To grieve and find peace




Today, I got the news about a doctor whom I admire was passed away. Many of us anticipated this day would come but I was more shocked to hear the news when I was on a bus. 

The day before I read the news about a famous Chinese novelist who gave up treatment and passed away. I totally respected his decision as he said he had no longer enjoyed the taste of food. And he's over 85 and didn't want to go through chemotherapy. He's actually an optimist and I always love his openness on his talk show. He talked about love, poetry, history, movies and even sex more than a decade ago in this city where people were relatively conservative at the time. 

I let my tears run down and grieved, part of it, for the loss, part of it, for my luck of working with this doctor and being enlightened by his passion, innovative thoughts, and intelligence. 

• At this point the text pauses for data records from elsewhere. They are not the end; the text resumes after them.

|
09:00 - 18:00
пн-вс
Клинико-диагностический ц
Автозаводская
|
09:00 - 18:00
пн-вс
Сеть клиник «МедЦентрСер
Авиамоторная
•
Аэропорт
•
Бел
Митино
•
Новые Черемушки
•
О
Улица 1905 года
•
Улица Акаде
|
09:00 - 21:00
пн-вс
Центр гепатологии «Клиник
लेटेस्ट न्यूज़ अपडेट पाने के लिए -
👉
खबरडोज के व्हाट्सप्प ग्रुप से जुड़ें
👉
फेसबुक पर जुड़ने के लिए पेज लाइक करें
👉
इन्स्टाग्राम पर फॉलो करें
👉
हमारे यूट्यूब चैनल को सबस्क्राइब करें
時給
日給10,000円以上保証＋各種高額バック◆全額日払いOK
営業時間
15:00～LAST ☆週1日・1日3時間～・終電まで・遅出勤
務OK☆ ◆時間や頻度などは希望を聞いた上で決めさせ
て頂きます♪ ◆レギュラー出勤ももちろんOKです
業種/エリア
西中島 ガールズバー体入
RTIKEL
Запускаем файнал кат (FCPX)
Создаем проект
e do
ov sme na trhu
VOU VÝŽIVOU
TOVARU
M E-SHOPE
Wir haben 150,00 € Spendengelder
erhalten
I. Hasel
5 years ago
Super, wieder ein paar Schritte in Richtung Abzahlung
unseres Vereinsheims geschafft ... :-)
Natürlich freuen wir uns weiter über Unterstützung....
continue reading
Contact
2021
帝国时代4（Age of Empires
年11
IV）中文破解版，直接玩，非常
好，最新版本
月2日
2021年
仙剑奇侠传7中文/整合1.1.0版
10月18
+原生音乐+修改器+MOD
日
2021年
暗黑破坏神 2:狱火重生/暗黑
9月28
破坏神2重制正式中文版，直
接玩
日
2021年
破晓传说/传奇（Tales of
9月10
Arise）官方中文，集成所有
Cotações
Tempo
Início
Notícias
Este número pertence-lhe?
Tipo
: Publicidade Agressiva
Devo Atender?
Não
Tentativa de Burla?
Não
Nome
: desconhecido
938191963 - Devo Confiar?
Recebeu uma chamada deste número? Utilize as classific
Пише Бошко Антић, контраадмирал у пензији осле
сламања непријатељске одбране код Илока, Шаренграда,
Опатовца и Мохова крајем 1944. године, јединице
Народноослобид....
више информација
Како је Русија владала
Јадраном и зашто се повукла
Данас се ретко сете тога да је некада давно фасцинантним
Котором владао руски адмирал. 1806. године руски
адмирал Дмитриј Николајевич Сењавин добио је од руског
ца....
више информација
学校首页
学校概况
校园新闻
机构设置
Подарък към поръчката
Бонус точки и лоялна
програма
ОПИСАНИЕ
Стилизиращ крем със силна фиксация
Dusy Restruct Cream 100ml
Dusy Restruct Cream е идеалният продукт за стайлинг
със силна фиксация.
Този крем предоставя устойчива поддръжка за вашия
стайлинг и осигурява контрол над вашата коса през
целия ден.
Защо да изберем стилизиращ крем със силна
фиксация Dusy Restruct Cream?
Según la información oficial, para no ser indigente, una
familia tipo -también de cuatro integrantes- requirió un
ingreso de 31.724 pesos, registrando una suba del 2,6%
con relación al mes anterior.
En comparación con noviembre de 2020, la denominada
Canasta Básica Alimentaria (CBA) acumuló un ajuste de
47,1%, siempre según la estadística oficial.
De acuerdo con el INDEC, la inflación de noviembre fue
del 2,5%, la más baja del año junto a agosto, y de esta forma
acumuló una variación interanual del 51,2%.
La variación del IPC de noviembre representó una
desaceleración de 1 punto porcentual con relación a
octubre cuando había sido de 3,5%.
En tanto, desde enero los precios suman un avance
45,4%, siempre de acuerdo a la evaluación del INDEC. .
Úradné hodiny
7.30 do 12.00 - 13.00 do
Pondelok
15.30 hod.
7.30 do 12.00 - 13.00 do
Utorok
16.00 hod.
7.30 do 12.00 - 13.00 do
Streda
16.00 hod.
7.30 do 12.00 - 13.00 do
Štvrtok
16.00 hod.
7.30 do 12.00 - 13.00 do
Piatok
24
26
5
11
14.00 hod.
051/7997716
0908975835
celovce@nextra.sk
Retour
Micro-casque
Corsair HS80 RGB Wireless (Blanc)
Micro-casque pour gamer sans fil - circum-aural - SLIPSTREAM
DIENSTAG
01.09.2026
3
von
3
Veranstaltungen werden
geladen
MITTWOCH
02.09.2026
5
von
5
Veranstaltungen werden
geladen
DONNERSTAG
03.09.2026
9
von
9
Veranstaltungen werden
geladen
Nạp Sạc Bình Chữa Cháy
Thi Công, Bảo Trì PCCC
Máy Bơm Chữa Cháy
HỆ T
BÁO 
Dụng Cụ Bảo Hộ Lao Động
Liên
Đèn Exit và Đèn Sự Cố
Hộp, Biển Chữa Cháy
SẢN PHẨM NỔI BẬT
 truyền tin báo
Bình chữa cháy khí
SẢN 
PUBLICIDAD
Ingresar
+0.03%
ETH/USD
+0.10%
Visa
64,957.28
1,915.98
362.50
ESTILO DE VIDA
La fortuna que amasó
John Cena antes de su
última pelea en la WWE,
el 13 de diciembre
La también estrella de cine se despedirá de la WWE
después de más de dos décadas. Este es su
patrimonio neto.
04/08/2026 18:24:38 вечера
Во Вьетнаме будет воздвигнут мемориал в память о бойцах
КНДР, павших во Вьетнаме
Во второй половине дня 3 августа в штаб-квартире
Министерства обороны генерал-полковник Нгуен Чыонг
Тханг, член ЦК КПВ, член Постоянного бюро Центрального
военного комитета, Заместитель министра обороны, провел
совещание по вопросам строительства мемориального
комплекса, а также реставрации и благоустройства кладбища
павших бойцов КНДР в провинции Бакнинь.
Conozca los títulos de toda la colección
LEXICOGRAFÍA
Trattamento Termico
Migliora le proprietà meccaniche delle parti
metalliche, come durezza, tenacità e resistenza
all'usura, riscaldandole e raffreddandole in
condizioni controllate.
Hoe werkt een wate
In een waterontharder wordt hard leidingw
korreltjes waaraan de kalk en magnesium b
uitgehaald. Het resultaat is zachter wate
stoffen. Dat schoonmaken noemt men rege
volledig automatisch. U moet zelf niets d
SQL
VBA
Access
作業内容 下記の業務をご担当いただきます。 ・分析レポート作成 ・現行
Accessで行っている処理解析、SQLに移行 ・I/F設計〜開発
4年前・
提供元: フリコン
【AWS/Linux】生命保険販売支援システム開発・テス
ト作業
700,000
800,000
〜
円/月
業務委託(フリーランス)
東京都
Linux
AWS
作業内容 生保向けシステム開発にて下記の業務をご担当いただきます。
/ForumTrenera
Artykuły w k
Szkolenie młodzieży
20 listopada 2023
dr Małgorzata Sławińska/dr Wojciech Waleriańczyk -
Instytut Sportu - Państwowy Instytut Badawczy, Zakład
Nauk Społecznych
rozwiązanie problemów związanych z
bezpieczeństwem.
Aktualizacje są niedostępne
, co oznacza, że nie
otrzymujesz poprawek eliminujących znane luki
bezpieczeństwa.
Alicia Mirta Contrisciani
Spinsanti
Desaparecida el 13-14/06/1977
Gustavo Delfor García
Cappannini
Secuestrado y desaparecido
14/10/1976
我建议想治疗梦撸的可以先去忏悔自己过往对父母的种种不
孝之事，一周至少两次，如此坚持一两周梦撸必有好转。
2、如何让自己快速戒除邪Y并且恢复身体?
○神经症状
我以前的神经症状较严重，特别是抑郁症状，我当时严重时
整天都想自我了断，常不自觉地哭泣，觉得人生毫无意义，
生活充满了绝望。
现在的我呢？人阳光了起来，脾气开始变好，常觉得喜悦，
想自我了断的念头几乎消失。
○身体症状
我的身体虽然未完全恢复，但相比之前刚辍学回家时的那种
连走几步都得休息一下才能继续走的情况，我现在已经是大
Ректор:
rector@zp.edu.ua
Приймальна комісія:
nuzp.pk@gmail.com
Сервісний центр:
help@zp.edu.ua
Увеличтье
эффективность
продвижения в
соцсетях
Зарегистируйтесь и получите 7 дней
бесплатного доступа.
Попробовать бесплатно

No matter how stressful I was the rest of the day, I had to prepare all kinds of communication documents in a short time frame. But because of him, I urged myself to complete the tasks, and I learned to say no and get help when it was only me who was asked to do the draft of all documents. I am not a superwoman. 

Life can be glory when you live to the fullest. His life is so meaningful and inspired many to fill with purposes. My purpose is to explore little things with a balanced, less stressful life for my well-being. 

Celebrate moments when you feel great, and cry it out when you feel sad. See the world with curiority and little humour. Don't keep the emotion deep inside you and build it up till the balloon is exploded. 

Observe what your body tells you. Have a sweet dream, and a happy day. Every day is a new day.